Bill diz não se conformar com várias situações do dia a dia que remetem à injustiça. “Um deputado tem foro privilegiado e direito de delatar uma pessoa para sair de uma acusação que ele sofreu. A justiça tem cor, nome, identidade e CPF”, afirma.
Virtude de ajudar
A proximidade de Mano Bill com sua mãe, dona Maria José marcou não só sua origem, mas como seu futuro como líder comunitário. Em sua carteira de identidade, não há referência ao nome do pai. “Quando meu pai engravidou minha mãe, ele deu uma grana violenta para ela fazer o aborto. Havia uma clínica em Belo Horizonte e ela morava em Contagem. Mas ela não fez o aborto. Com o dinheiro, comprou uma casa para vivermos. Ela é minha ‘pãe’”. Desde garoto, viu a mãe e uma tia recolherem biscoitos e leite para doar às crianças no Hospital Santa Helena. E, com o tempo, aprendeu a virtude de ajudar ao próximo.
“Quando meu pai engravidou minha mãe, ele deu uma grana violenta para ela fazer o aborto. Havia uma clínica em Belo Horizonte e ela morava em Contagem. Mas ela não fez o aborto. Com o dinheiro, comprou uma casa para vivermos. Ela é minha ‘pãe”
Durante a pandemia, Bill criou o projeto “Barreirão sem COVID-19”, para estimular doações para moradores de ocupações da região, com o objetivo de ajudar 5 mil famílias. Para ele, ser líder comunitário é estar presente nas situações mais complicadas: “É compartilhar com todos a vitória de cada um, seja uma carteira de motorista, uma moto, o primeiro emprego, passar na faculdade, um lava-jato ou mesmo a saída de uma ‘biqueira’, do álcool e das drogas. Às vezes, o cara mais perigoso da comunidade fica alegre depois de receber uma doação”.

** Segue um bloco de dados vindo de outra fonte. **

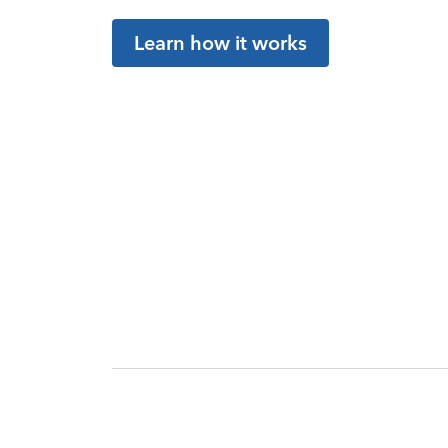
Learn how it works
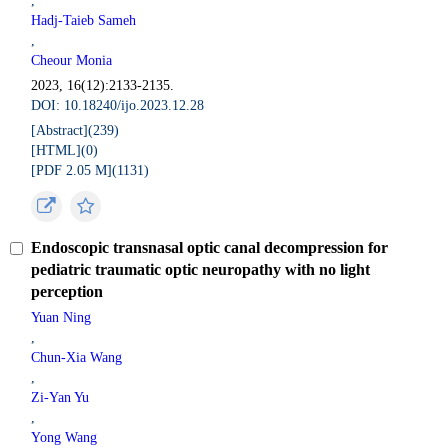
,
Hadj-Taieb Sameh
,
Cheour Monia
2023, 16(12):2133-2135.
DOI: 10.18240/ijo.2023.12.28
[Abstract](
239
)
[HTML](
0
)
[PDF 2.05 M](
1131
)
Endoscopic transnasal optic canal decompression for
pediatric traumatic optic neuropathy with no light
perception
Yuan Ning
,
Chun-Xia Wang
,
Zi-Yan Yu
,
Yong Wang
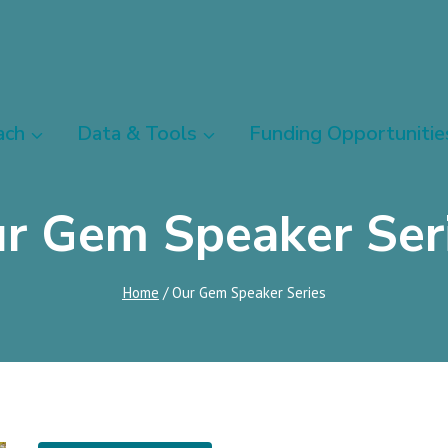
ach
Data & Tools
Funding Opportunitie
r Gem Speaker Ser
Home
/
Our Gem Speaker Series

O rapper tem três filhos. O primogênito é Gabriel Vitor, de 21. Depois, vem Hendrick, de 15, que o músico adotou depois que o pai do garoto foi assassinado. Por último, veio Ágata, de 9. A dádiva de ser pai o emociona. “Quero ser para eles o que eu não tive: um ótimo pai”, diz.
Incubadora de artistas
Bill começou a gostar de rap em 1992 e, cinco anos depois, gravou a primeira música, “Miséria junto à corrupção”, veiculada numa rádio da Cabana do Pai Tomás. Hoje, já são quatro discos gravados.

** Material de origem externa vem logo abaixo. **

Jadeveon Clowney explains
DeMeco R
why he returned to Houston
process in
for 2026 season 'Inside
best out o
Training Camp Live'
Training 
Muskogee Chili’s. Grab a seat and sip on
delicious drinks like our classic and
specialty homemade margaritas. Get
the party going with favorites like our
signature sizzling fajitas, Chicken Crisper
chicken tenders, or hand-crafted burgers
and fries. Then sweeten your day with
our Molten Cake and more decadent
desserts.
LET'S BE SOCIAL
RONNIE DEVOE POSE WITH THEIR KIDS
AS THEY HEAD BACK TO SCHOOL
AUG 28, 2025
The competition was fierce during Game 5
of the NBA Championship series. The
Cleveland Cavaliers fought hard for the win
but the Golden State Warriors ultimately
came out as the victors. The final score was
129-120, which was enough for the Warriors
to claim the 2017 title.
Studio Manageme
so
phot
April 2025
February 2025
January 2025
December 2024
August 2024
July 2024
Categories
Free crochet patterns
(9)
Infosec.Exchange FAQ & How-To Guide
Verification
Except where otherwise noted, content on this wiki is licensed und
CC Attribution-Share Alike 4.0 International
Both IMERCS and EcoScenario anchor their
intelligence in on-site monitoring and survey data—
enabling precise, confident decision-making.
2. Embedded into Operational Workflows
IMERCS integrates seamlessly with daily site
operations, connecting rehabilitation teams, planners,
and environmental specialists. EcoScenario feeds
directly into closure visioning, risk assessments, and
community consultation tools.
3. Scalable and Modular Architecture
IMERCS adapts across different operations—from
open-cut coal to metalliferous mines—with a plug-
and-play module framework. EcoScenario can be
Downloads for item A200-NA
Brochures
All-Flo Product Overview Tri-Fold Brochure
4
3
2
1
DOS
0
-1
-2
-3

Por meio do rap, nasceram outros projetos sociais que estimulam os mais novos a escrever e a criar poesias, como o Movimento Periferia Criativa. Atualmente, Mano Bill desenvolve as “geladeirotecas”, bibliotecas ao ar livre improvisadas dentro de geladeiras velhas para difundir o hábito da leitura entre as crianças. “O Barreiro é uma incubadora de artistas. Como pessoas do rap, temos um nível de politização avançado. Temos muitos poetas, artistas, escritores e produtores de eventos. Só não temos investimento”, lamenta.
A música lhe deu voz na sociedade, segundo os amigos. “Ele entrou no rap para mostrar suas dores. Depois de uma infância difícil, a música foi o meio que ele teve para se expressar”, conta a estudante Ana Amélia Peixoto, de 42, que conheceu o rapper em 2019.
“Ele tem uma história triste e marcante e, ao mesmo tempo, muito comum dentro da periferia, onde não há recursos e acessibilidade. Por isso, muitas pessoas fogem das responsabilidades, o que ocorreu muito com os homens”, ressalta o poeta Dione Machado, de 36, que conheceu o rapper em meados de 2007 justamente no movimento hip hop.
Uma das missões de Mano Bill é pôr fim ao status negativo das favelas: “É uma visão deturpada e do achismo. Esse conceito de ser favelado é complexo. Moro na favela e vivo na crise desde que nasci. E isso não me transformou em bandido ou traficante. Aqui, existem muitas vítimas do crime organizado. O lado fraco será o mais manchado”, afirma.